Return to Exploring What Matters: Art by The Met High School Interns
Teaching Artist Jonny Goldstein introduces himself to the interns and discusses his art practice as a visual notetaker and his creative inspirations.
The group visits the exhibition About Face: Human Expression on Paper to study how artists capture facial expressions. The interns then try out quickly drawing facial expressions.
To practice sketching people simply and quickly, the interns interview each other about the important people in their lives while taking sketch notes. Serenity describes those people as Kayla draws her vision of them.
The interns visit the galleries to explore how artists use basic shapes and patterns. Then, they experiment with quick ways to make objects out of simple shapes.
The interns visit the Study Room for Drawings and Prints to get up close and personal with some powerful sketches and prints, which will serve as inspiration for their own artworks.
The interns experiment with various strategies to tell stories visually. Here, Loretta draws visual notes of Ahanaf's day, hour by hour, on a linear timeline. Then, they create their visual notes expressing something they think matters.
Romello (left) and Nichole (right) present drafts of their visual note artworks to the group.
Artist in Residence Peter Hristoff introduces the interns to his work with rug weavers in Turkey.
The interns visit the galleries with Peter to discuss the various motifs in and techniques used to create Islamic art and to find inspiration for their rug designs.

__Data shown__:
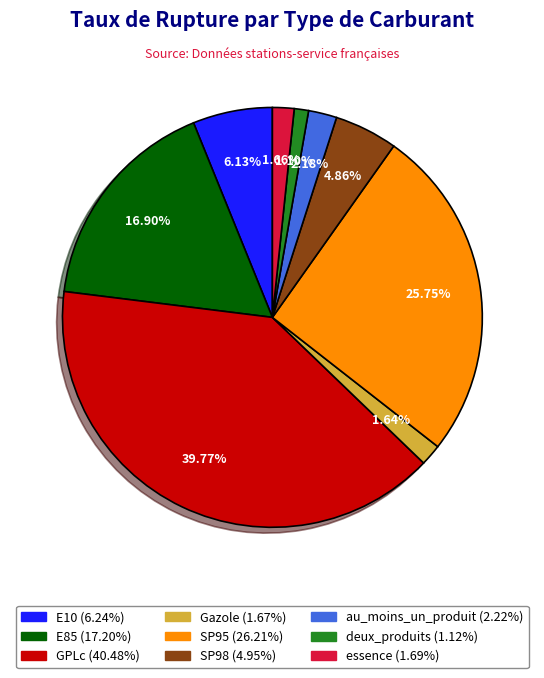

Which category has the smallest portion of the pie?

deux_produits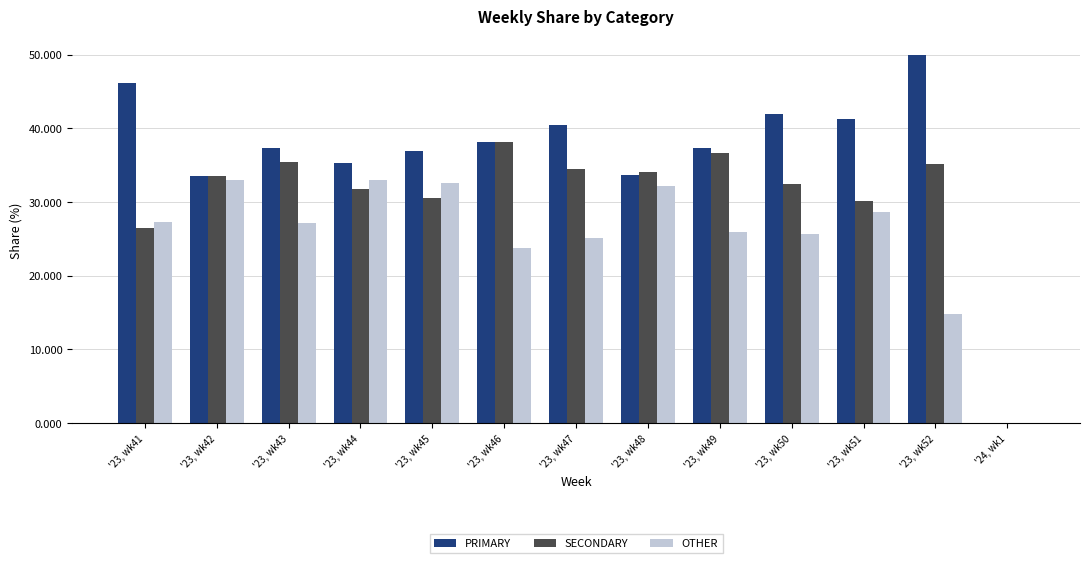

The SECONDARY series shows 26.5 at '23, wk41. True or false?

True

__Work to complete__:
a - Name every person mentioned by name in the text about the Met interns.
b - Please copy the text about the Met interns word for word, from "The interns experiment" up to and including "to the group.".
The listing isn't needed for any of this work.

__Problem solutions__:
a - Jonny Goldstein, Serenity, Kayla, Loretta, Ahanaf, Romello, Nichole, Peter Hristoff

b -
The interns experiment with various strategies to tell stories visually. Here, Loretta draws visual notes of Ahanaf's day, hour by hour, on a linear timeline. Then, they create their visual notes expressing something they think matters.
Romello (left) and Nichole (right) present drafts of their visual note artworks to the group.